▶ [Excerpt provided]:
-- -- --

Scaling out PLINQ: DryadLINQ at PDC09 and Supercomputing09

Stephen Toub - MSFT

November 11th, 20090 0

PLINQ enables developers to scale up computations in order to leverage the multiple cores available in modern hardware. For many problem domains, this is quite useful and sufficient. What happens, however, when a workload being processed is so big that even a manycore machine is insufficient to adequately handle the load? This can be the case with massively complex calculations. Moreover, in the age of “big data,” more and more we as an industry are encountering problems as we attempt to analyze and churn through data sets measured in terabytes and even petabytes.

In such situations, one solution is to scale out, distributing the computation amongst multiple computers aggregated into a computing cluster. That’s the domain of HPC, High Performance Computing, for which Microsoft provides valuable support through Windows HPC Server.

For those of you attending PDC09 or SC09 next week, we’re excited that we’ll be showcasing DryadLINQ, a project from Microsoft Research that runs LINQ queries on an HPC Server cluster. Instead of just using an IEnumerable, DryadLINQ provides a PartitionedTable entity that represents data partitioned across the nodes of the cluster. You can create a PartitionedTable from any IEnumerable, or you can preload the data onto the cluster manually. When you write a LINQ expression on a PartitionedTable, that expression is parsed and shipped to the cluster, which executes the expression in a distributed fashion. The Dryad execution infrastructure running on HPC Server and targeted by DryadLINQ handles the communication amongst the cluster nodes, deals with data partitioning, ensures proper aggregation, and so forth. The cluster nodes themselves run PLINQ in order to fully utilize as many cores as are available in the machine in order to achieve maximum speedup locally. Results can be streamed back into your program, or you can have them saved back into another partitioned table on the cluster to be reused by a subsequent query or manually at a later time.

-- -- --

▶ [Tasks to complete]:
• 1. Decide whether each statement below agrees with the post on DryadLINQ. Answer yes or no for each, and quote the words of the post that decide it.
(a) DryadLINQ was developed by Microsoft Research.
(b) A PartitionedTable can be created only by preloading data onto the cluster manually.
(c) The results of a DryadLINQ query must be streamed back into the program.
• 2. Rewrite the part of the post on DryadLINQ that opens with the words containing "November 11th, 20090" and closes with "and even petabytes.", putting "current hardware" in place of "modern hardware".
• 3. According to the post on DryadLINQ, why do the cluster nodes run PLINQ?

-- -- --

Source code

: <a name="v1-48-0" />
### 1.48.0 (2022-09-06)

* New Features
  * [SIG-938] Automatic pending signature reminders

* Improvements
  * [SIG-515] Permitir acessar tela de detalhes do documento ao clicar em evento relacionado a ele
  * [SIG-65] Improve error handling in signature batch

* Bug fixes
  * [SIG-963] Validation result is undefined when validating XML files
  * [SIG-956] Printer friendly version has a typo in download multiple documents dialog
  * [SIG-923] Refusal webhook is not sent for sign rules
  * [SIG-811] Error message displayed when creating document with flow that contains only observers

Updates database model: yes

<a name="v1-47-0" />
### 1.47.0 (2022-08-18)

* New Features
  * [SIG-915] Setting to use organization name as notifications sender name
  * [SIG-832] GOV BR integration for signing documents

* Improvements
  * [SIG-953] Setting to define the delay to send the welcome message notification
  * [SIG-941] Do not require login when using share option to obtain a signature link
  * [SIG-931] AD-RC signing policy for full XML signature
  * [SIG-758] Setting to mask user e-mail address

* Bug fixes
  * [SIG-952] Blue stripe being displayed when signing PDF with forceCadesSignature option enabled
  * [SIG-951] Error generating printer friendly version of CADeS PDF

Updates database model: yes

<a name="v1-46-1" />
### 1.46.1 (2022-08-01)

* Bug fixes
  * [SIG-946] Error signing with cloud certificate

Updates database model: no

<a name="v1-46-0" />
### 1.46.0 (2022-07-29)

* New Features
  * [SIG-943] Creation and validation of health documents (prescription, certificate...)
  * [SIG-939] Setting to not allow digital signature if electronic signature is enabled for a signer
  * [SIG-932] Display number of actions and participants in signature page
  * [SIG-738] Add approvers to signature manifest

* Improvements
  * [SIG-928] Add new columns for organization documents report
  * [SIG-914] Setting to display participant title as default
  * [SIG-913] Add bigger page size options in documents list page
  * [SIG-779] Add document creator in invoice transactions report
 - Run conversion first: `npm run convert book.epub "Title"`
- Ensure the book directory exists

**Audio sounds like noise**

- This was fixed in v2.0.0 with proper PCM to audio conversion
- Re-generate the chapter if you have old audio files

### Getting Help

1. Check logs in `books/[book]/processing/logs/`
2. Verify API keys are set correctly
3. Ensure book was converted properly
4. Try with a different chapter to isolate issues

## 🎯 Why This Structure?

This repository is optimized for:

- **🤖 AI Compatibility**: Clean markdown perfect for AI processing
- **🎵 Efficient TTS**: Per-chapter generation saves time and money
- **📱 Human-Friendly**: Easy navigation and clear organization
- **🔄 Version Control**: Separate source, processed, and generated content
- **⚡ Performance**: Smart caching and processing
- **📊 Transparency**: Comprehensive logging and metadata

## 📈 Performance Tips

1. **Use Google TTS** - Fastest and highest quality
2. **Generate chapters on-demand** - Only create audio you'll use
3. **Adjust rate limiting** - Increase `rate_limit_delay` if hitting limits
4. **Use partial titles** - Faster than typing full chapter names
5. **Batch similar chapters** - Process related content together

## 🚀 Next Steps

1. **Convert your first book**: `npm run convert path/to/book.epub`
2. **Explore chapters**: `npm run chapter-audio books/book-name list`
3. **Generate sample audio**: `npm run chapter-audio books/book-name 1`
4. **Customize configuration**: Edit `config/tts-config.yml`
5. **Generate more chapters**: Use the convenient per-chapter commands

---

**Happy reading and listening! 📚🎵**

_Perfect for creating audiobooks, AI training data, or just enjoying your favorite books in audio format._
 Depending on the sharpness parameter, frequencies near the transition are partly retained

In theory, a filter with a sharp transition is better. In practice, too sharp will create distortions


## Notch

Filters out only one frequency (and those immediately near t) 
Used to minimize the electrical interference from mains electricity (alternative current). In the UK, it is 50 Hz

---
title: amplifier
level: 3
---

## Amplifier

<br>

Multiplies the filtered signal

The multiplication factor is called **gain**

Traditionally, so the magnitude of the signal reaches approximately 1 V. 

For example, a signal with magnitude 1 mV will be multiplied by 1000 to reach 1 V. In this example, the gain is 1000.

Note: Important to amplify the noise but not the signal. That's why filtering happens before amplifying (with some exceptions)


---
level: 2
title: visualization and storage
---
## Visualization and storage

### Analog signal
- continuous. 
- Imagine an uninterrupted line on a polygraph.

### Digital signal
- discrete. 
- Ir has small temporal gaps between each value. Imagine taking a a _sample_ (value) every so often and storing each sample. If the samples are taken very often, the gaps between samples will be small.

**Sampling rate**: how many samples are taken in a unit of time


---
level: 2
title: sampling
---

-- -- --

▶ [Task results]:
• 1.
(a) Yes: "a project from Microsoft Research that runs LINQ queries on an HPC Server cluster."
(b) No: "You can create a PartitionedTable from any IEnumerable, or you can preload the data onto the cluster manually."
(c) No: "Results can be streamed back into your program, or you can have them saved back into another partitioned table on the cluster."

• 2.
November 11th, 20090 0

PLINQ enables developers to scale up computations in order to leverage the multiple cores available in current hardware. For many problem domains, this is quite useful and sufficient. What happens, however, when a workload being processed is so big that even a manycore machine is insufficient to adequately handle the load? This can be the case with massively complex calculations. Moreover, in the age of “big data,” more and more we as an industry are encountering problems as we attempt to analyze and churn through data sets measured in terabytes and even petabytes.

• 3. The cluster nodes run PLINQ so that they can fully use as many cores as are available in each machine. This lets each node achieve maximum speedup locally.